ABOUT THIS TASK
In your copy, the records appear word for word and the pictures do not appear at all.

[Stored items]
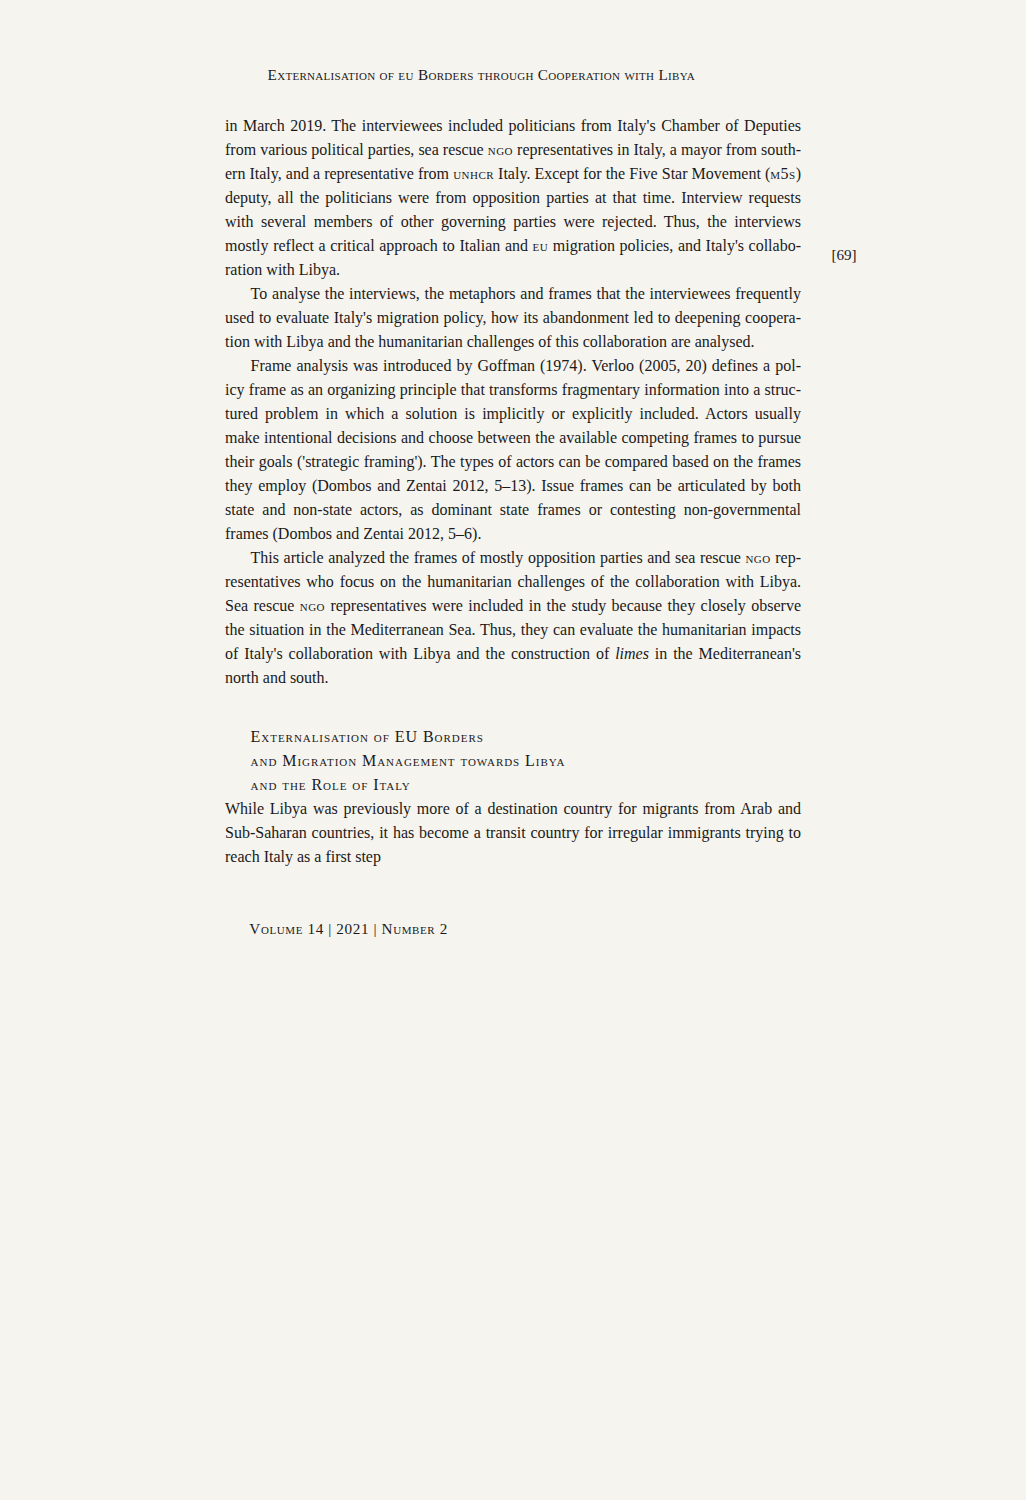Externalisation of eu Borders through Cooperation with Libya
[69]
in March 2019. The interviewees included politicians from Italy's Chamber of Deputies from various political parties, sea rescue ngo representatives in Italy, a mayor from southern Italy, and a representative from unhcr Italy. Except for the Five Star Movement (m5s) deputy, all the politicians were from opposition parties at that time. Interview requests with several members of other governing parties were rejected. Thus, the interviews mostly reflect a critical approach to Italian and eu migration policies, and Italy's collaboration with Libya.
To analyse the interviews, the metaphors and frames that the interviewees frequently used to evaluate Italy's migration policy, how its abandonment led to deepening cooperation with Libya and the humanitarian challenges of this collaboration are analysed.
Frame analysis was introduced by Goffman (1974). Verloo (2005, 20) defines a policy frame as an organizing principle that transforms fragmentary information into a structured problem in which a solution is implicitly or explicitly included. Actors usually make intentional decisions and choose between the available competing frames to pursue their goals ('strategic framing'). The types of actors can be compared based on the frames they employ (Dombos and Zentai 2012, 5–13). Issue frames can be articulated by both state and non-state actors, as dominant state frames or contesting non-governmental frames (Dombos and Zentai 2012, 5–6).
This article analyzed the frames of mostly opposition parties and sea rescue ngo representatives who focus on the humanitarian challenges of the collaboration with Libya. Sea rescue ngo representatives were included in the study because they closely observe the situation in the Mediterranean Sea. Thus, they can evaluate the humanitarian impacts of Italy's collaboration with Libya and the construction of limes in the Mediterranean's north and south.
Externalisation of EU Borders
and Migration Management towards Libya
and the Role of Italy
While Libya was previously more of a destination country for migrants from Arab and Sub-Saharan countries, it has become a transit country for irregular immigrants trying to reach Italy as a first step
Volume 14 | 2021 | Number 2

SOLUTION TO THE EXERCISE
Externalisation of eu Borders through Cooperation with Libya
[69]
in March 2019. The interviewees included politicians from Italy's Chamber of Deputies from various political parties, sea rescue ngo representatives in Italy, a mayor from southern Italy, and a representative from unhcr Italy. Except for the Five Star Movement (m5s) deputy, all the politicians were from opposition parties at that time. Interview requests with several members of other governing parties were rejected. Thus, the interviews mostly reflect a critical approach to Italian and eu migration policies, and Italy's collaboration with Libya.
To analyse the interviews, the metaphors and frames that the interviewees frequently used to evaluate Italy's migration policy, how its abandonment led to deepening cooperation with Libya and the humanitarian challenges of this collaboration are analysed.
Frame analysis was introduced by Goffman (1974). Verloo (2005, 20) defines a policy frame as an organizing principle that transforms fragmentary information into a structured problem in which a solution is implicitly or explicitly included. Actors usually make intentional decisions and choose between the available competing frames to pursue their goals ('strategic framing'). The types of actors can be compared based on the frames they employ (Dombos and Zentai 2012, 5–13). Issue frames can be articulated by both state and non-state actors, as dominant state frames or contesting non-governmental frames (Dombos and Zentai 2012, 5–6).
This article analyzed the frames of mostly opposition parties and sea rescue ngo representatives who focus on the humanitarian challenges of the collaboration with Libya. Sea rescue ngo representatives were included in the study because they closely observe the situation in the Mediterranean Sea. Thus, they can evaluate the humanitarian impacts of Italy's collaboration with Libya and the construction of limes in the Mediterranean's north and south.
Externalisation of EU Borders
and Migration Management towards Libya
and the Role of Italy
While Libya was previously more of a destination country for migrants from Arab and Sub-Saharan countries, it has become a transit country for irregular immigrants trying to reach Italy as a first step
Volume 14 | 2021 | Number 2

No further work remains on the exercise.